推進大型多模態模型中的創造性物理智能

摘要

大型多模態模型（LMMs）在感知與推理能力上迅速進展；然而，這些能力是否能推廣到開放式環境中、超越模式辨識，從而發現視覺基礎的解決方案，仍屬未知。在此類情境中，智慧不僅在於回答明確提出的問題，更涉及辨別場景中的元素如何能以非顯而易見卻在物理上可行的方式被重新利用。這種創造性問題解決形式是人類智慧的核心，但在現有基準測試中大多尚未被檢驗。為評估此能力，我們引入 MM-CreativityBench，一個針對視覺豐富、物理受限環境中基於可供性（affordance）的創造性工具使用之基準。每個實例提供一幅情境影像，包含候選實體及其部件的結構化視圖，從而實現細粒度的互動式評估，用以觀察模型如何迭代地檢視場景、識別相關可供性，並組合出視覺與物理層面皆紮根的解決方案。我們的實驗顯示，當前 LMMs 常未能達標，並非因生成能力不足，而是因為它們無法維持紮根的探索。模型往往忽略相關實體、未能充分審視關鍵部件，或幻覺出影像中不存在的屬性。受此失敗模式啟發，我們提出「基於可供性的對齊」，將創造性工具使用視為偏好學習問題。利用直接偏好優化，我們鼓勵模型偏好以視覺證據為基礎的屬性-可供性推理，而非幻覺性的替代方案。此外，我們納入從可供性知識庫中推導出的監督訊號，以引導更廣泛的實體探索與多輪規劃。我們的結果顯示，在選擇正確實體與部件上取得持續改善，同時大幅減少幻覺與紮根相關的錯誤。

English

Large multimodal models (LMMs) have rapidly advanced in perception and reasoning; however, it remains unclear whether these capabilities generalize to discovering visually grounded solutions in open-ended environments, beyond pattern recognition. In such settings, intelligence requires more than answering well-posed questions: it involves identifying how elements in a scene can be repurposed in non-obvious yet physically feasible ways.
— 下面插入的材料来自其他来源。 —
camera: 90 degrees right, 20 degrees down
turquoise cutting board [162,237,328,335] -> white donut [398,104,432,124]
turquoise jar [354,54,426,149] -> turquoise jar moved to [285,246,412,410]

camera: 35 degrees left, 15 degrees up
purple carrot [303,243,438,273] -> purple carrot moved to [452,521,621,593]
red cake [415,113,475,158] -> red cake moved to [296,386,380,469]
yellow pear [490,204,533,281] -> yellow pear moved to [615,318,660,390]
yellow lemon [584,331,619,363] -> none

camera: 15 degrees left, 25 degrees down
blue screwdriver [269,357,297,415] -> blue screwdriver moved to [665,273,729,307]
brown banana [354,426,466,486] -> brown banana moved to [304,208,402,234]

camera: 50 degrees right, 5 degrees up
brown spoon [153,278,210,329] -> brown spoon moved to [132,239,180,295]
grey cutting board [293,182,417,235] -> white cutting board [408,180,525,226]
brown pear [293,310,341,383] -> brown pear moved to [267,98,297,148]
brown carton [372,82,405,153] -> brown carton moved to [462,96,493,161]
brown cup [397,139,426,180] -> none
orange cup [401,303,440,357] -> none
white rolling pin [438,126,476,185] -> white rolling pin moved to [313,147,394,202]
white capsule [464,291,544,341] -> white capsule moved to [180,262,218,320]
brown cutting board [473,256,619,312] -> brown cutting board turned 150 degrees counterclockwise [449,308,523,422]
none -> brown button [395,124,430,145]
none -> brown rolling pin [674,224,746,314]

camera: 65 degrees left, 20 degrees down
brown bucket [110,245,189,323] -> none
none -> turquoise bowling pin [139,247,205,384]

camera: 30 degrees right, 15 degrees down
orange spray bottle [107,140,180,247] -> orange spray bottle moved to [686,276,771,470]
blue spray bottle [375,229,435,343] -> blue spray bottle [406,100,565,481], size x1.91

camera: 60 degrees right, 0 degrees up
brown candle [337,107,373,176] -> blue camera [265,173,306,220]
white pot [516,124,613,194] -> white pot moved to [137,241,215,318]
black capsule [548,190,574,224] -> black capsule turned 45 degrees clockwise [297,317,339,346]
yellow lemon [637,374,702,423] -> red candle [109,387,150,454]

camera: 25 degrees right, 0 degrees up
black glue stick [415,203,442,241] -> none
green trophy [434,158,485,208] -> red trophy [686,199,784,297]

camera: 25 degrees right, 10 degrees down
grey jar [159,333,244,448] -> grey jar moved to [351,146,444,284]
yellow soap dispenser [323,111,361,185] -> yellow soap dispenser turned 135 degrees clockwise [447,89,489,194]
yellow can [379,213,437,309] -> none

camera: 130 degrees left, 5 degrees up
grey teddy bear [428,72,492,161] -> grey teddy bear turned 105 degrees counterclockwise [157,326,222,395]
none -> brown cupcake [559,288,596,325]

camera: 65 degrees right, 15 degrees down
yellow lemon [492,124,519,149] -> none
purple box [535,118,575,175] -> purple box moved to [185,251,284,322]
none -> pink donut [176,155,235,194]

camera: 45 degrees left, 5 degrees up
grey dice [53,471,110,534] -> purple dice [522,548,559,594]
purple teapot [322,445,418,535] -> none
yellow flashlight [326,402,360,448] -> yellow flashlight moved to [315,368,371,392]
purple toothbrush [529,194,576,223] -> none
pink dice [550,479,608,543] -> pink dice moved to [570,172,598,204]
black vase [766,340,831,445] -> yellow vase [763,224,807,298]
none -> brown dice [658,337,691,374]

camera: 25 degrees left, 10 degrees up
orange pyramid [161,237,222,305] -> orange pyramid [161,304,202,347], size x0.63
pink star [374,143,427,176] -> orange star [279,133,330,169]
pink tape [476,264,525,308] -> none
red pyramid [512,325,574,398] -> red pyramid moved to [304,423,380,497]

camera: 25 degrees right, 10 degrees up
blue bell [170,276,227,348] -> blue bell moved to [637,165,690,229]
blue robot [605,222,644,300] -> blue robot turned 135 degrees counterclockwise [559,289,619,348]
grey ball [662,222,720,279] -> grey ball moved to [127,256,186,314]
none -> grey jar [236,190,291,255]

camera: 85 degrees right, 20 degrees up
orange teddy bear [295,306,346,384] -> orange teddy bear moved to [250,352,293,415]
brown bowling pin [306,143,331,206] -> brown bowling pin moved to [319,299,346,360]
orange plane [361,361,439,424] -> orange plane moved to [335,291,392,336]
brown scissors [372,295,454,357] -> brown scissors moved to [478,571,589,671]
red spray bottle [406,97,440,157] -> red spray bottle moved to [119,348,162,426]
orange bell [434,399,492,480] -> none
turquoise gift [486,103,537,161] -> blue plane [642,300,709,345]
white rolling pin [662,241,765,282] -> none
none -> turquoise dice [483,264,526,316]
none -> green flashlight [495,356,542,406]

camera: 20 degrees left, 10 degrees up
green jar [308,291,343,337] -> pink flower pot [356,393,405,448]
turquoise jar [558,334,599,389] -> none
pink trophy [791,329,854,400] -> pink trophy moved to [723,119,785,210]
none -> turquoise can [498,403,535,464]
This form of creative problem-solving is central to human intelligence, but remains largely untested in current benchmarks. To evaluate this ability, we introduce MM-CreativityBench, a benchmark for affordance-grounded creative tool use in visually rich, physically constrained environments. Each instance presents a scenario image with structured views of candidate entities and their parts, enabling fine-grained, interactive evaluation of how models iteratively inspect the scene, identify relevant affordances, and compose visually and physically grounded solutions. Our experiments show that current LMMs often fall short, not due to lack of generative capability, but because they do not sustain grounded exploration. Models often overlook relevant entities, under-examine critical parts, or hallucinate attributes not grounded in the image. Motivated by this failure mode, we propose affordance-grounded alignment, which casts creative tool use as a preference learning problem. Using Direct Preference Optimization, we encourage models to prefer attribute-affordance reasoning grounded in visual evidence over hallucinated alternatives. In addition, we incorporate supervision derived from an affordance knowledge base to guide broader entity exploration and multi-turn planning. Our results show consistent gains in selecting the correct entities and parts, while substantially reducing hallucination and grounding-related errors.